** WRITTEN TASK **
Skip the pictures and repeat each line of the data exactly.
***
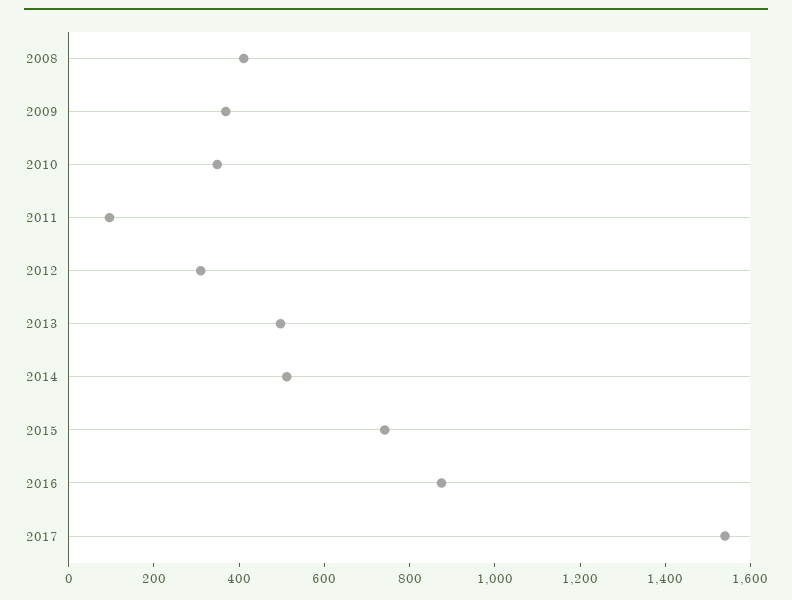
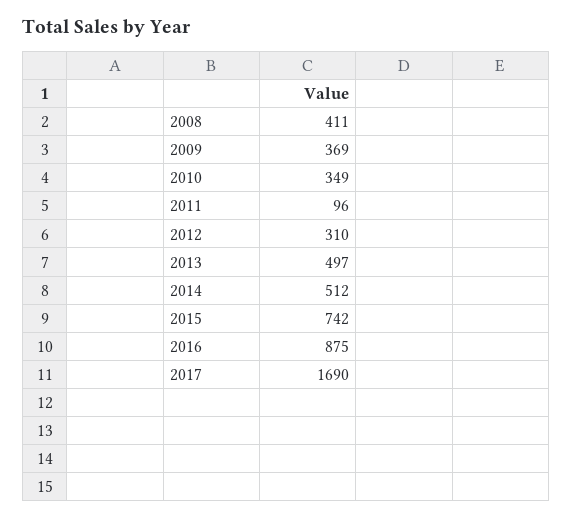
2017: 1550 -> 1690

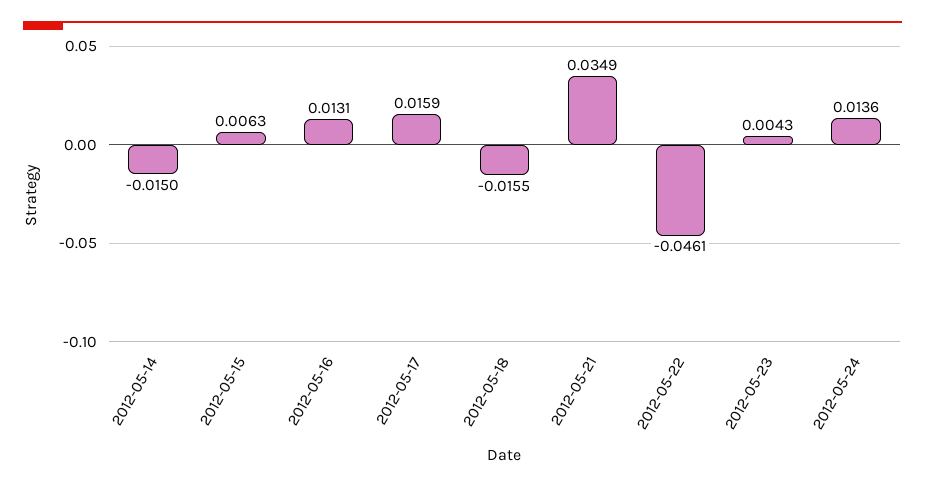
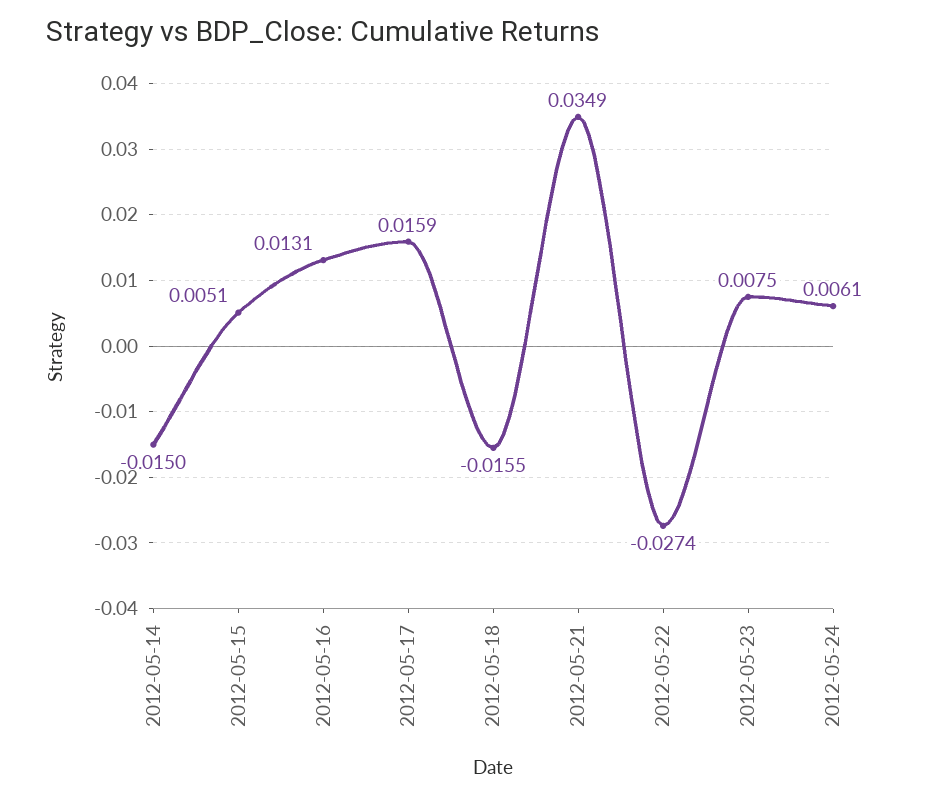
2012-05-15: 0.0063 -> 0.0051
2012-05-22: -0.0461 -> -0.0274
2012-05-23: 0.0043 -> 0.0075
2012-05-24: 0.0136 -> 0.0061

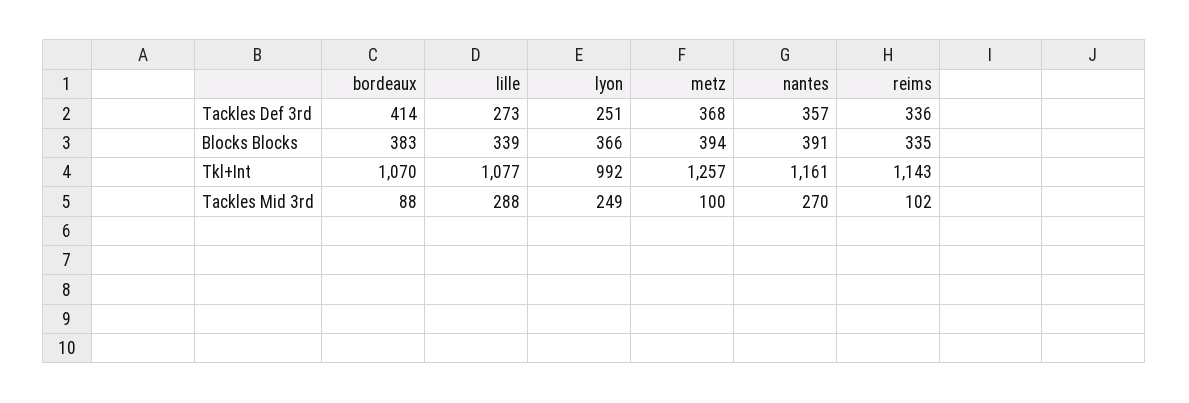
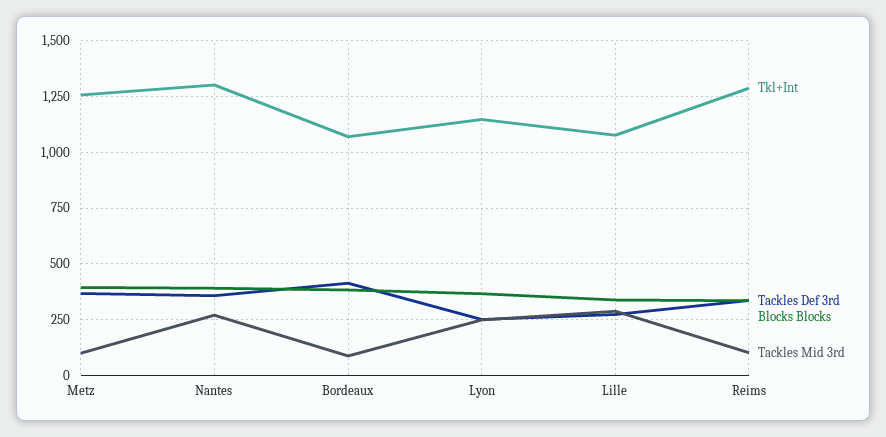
Tkl+Int, lyon: 992 -> 1150
Tkl+Int, nantes: 1161 -> 1300
Tkl+Int, reims: 1143 -> 1300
***
** REPLY **
2017: 1550 -> 1690

2012-05-15: 0.0063 -> 0.0051
2012-05-22: -0.0461 -> -0.0274
2012-05-23: 0.0043 -> 0.0075
2012-05-24: 0.0136 -> 0.0061

Tkl+Int, lyon: 992 -> 1150
Tkl+Int, nantes: 1161 -> 1300
Tkl+Int, reims: 1143 -> 1300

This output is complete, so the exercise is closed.